# A Novel Decoding Approach for Non-binary LDPC Codes in Finite Fields

<sup>1</sup>A. Anand and <sup>2</sup>Dr. P. Senthilkumar

<sup>1</sup>Research Scholar/Assistant Professor/ECE Saveetha Engineering College, Chennai, India E-mail: anandtce@gmail.com <sup>2</sup>Professor/ECE, Saveetha Engineering College, Chennai, India E-mail: muneeskumar05@yahoo.in

#### Abstract

In this paper we propose an integrated version of EMS (Extended Min-Sum) and layered turbo decoding in Low density Parity Check Codes. Algorithmic complexity and memory problems are the major problem faced in NB-LDPC. This can be reduced by EMS algorithm under logarithm domain in the order of  $(n_m \log_2 n_m)$ .Speed is increased by using layered turbo scheduled decoding algorithm. Efficient implementation of non-binary LDPC decoders is a progressing field which is updated currently. This paper is based on (1) the hardware implementation costs for NB-LDPC decoders with Galois field(8,16,128,256) on FPGA and (2) To set the noise threshold very close to the theoretical maximum (Shannon Limit).
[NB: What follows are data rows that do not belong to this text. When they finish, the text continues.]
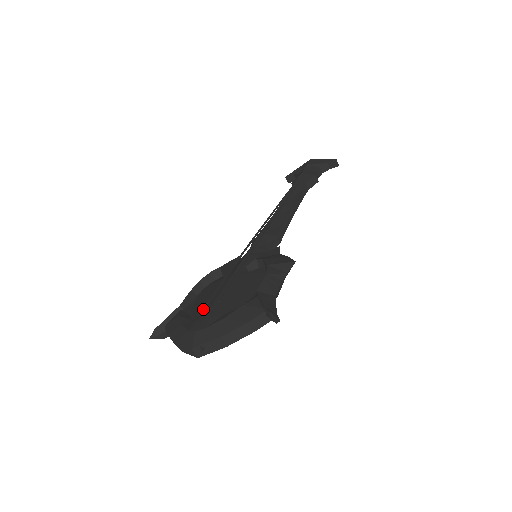
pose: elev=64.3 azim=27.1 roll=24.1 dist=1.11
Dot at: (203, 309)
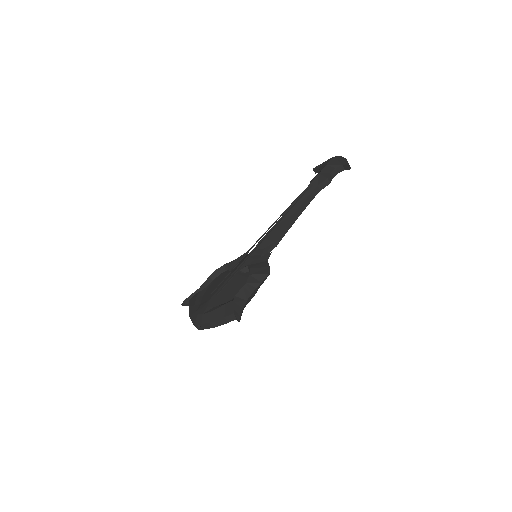
Dot at: (208, 297)
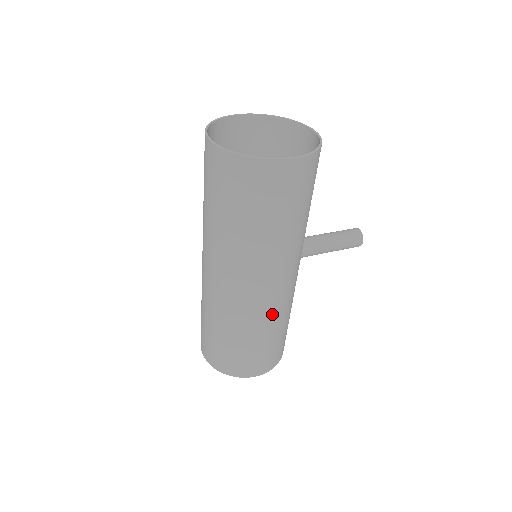
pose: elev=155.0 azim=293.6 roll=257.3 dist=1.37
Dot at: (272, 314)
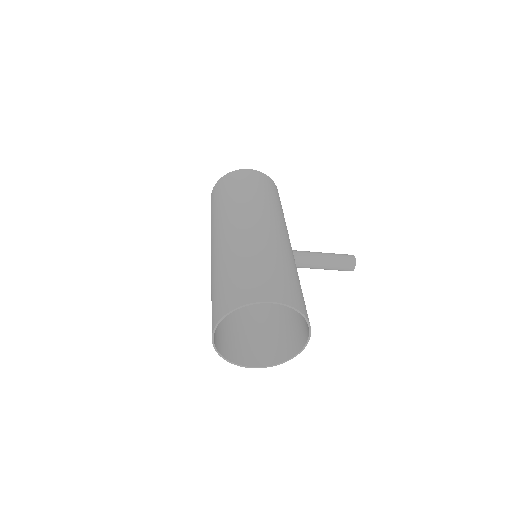
Dot at: (266, 243)
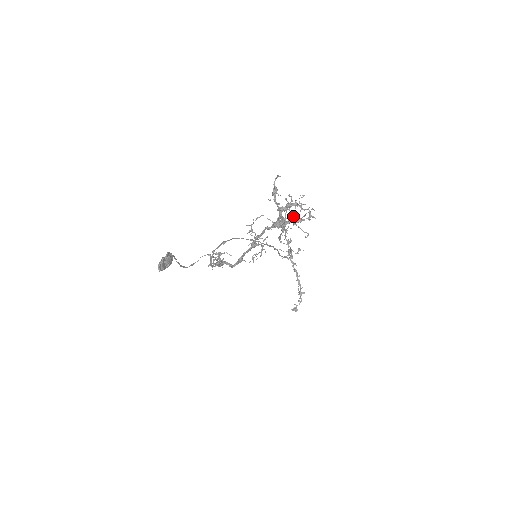
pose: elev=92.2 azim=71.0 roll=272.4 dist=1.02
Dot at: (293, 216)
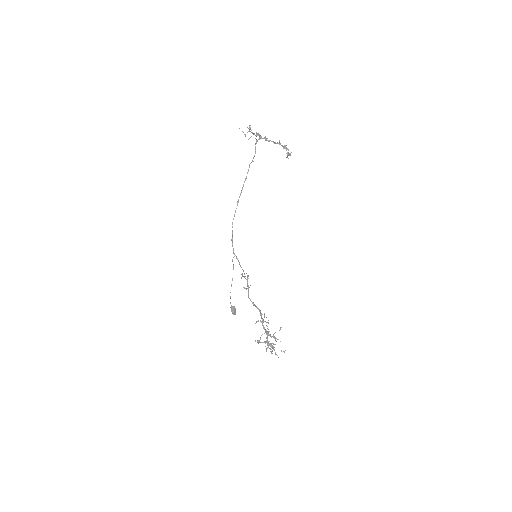
Dot at: occluded
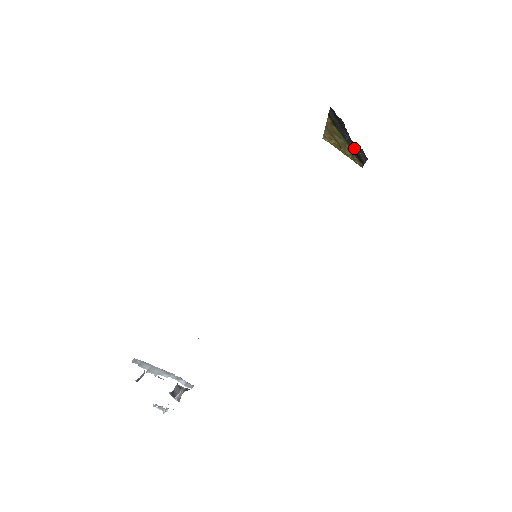
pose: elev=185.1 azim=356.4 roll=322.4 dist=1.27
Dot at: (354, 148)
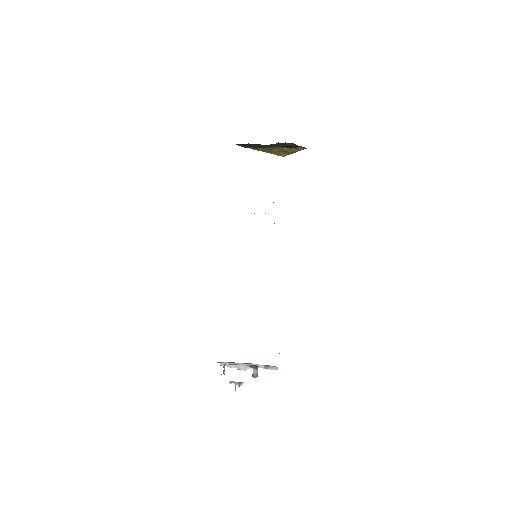
Dot at: (280, 146)
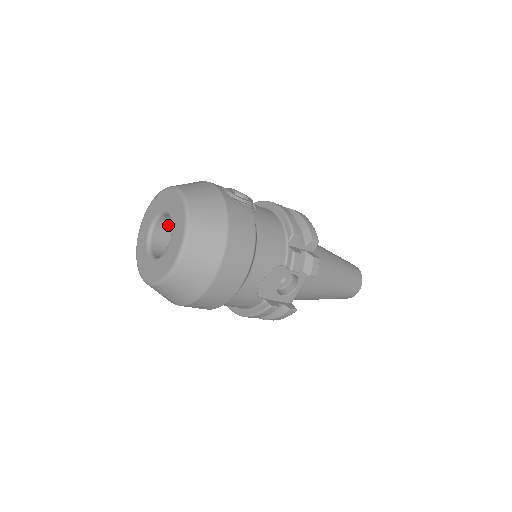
Keywords: NB-LDPC, EMS, layered turbo scheduled decoding algorithm, BP

## Introduction

Coding is the conversion of information to another form for some purpose. Source Coding: The purpose is lowering the redundancy in the information. (e.g. ZIP, JPEG, MPEG2)Channel Coding: The purpose is to defeat channel noise.

A low-density parity-check (LDPC) code is a linear error correcting code. It is a method of transmitting a message over a noisy transmission channel, and is constructed using a sparse bipartite graph.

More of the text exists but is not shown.